Intervention de Philippe Marini

Réunion du 24 novembre 2012 à 14h30
Loi de finances pour 2013 — Article 12

Photo de Philippe MariniPhilippe Marini :

En cet instant, je voudrais attirer votre attention sur la situation de l’industrie automobile française et sur les risques liés au dispositif du malus tel qu’il nous est ici proposé.

Il est inutile, mes chers collègues, de rappeler les très graves difficultés que connaissent les marchés automobiles européens, dont les tendances sont de plus en plus inquiétantes : perte de 4 millions de voitures en cinq ans et effondrement des marchés d’Europe du Sud, sans compter les risques induits pour les sites industriels français.

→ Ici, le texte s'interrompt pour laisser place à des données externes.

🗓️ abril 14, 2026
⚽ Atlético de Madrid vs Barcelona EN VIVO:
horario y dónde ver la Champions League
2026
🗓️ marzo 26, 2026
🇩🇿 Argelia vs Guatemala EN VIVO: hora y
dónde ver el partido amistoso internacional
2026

Pour l’année 2013, nous pouvons nous attendre à une nouvelle phase de baisse des immatriculations tant sur le marché européen, profondément déprimé, que sur le marché domestique. Les constructeurs considèrent que les surcapacités européennes seraient de l’ordre de 20 %, ce qui entraîne un climat d’intense guerre des prix et une extrême sensibilité des consommateurs aux signaux qui leur sont adressés. Dans un tel contexte, mes chers collègues, j’estime que la forte hausse du malus automobile ici proposée tombe vraiment très mal. Elle peut même être considérée comme un signal fiscal dissuasif.

Nous connaissons tous les difficultés du groupe PSA et leurs effets sur l’emploi. Nous savons que la fabrication de certains véhicules ne permet de dégager que des marges très faibles. Les véhicules émettant moins de 155 grammes de dioxyde de carbone, au sens de l’article 12, correspondent au « cœur de gamme » de la production dudit groupe en France. Les ressauts de malus sur l’échelle des tranches, en particulier sur les tranches comprises entre 150 grammes et 155 grammes d’émission de dioxyde de carbone et entre 155 grammes et 175 grammes, peuvent avoir des conséquences économiques tout à fait significatives. Le présent projet de loi de finances prévoit cependant un quasi doublement du malus par rapport à l’année précédente, avec des ressauts, pour chacune des tranches citées, allant respectivement de 500 euros à 1 000 euros et de 750 euros à 1 500 euros.

Or ce sont bien ces deux tranches qui affectent le plus directement les véhicules produits sur les sites français qui se trouvent sur des segments extrêmement sensibles au signal-prix et sur lesquels les arbitrages des consommateurs, en vue de la décision finale d’achat, s’effectuent souvent à quelques centaines d’euros près.

Selon les constructeurs et les spécialistes, d’une manière générale, ce durcissement pourrait provoquer en 2013 la non-réalisation sur le marché français d’une vingtaine de milliers de ventes de véhicules particuliers – pour la majeure partie construits sur notre sol –, dont 7 000 compris dans les deux tranches les plus sensibles précitées.

Voilà pourquoi, monsieur le ministre, avant de voter l’amendement de suppression que M. de Montgolfier présentera au nom de notre groupe, je voulais vous livrer ces réflexions et, peut-être, faire infléchir le dispositif qui nous est proposé. Si nous n’y parvenions pas lors de l’examen du projet de loi de finances initiale, peut-être faudrait-il que ce dossier soit mieux traité dans le projet de loi de finances rectificative de fin d’année. Il pourrait s’agir, par exemple, de lisser la progression des malus affectant les tranches les plus sensibles. Il pourrait s’agir aussi de geler l’application du malus pendant une période d’observation au cours de l’année 2013, de manière à évaluer le coût réel des bonus annoncés au mois de juillet dernier, en particulier celui d’entre eux relatif aux véhicules purement électriques. En effet, la demande pour ce type de voiture est demeurée très faible : elle ne représente qu’environ 5 000 ventes sur les neuf premiers mois de l’année.

Mes chers collègues, je crois qu’il est utile de développer de manière cohérente notre approche tant fiscale qu’économique : il y va de la défense de l’emploi sur les sites français de l’industrie automobile.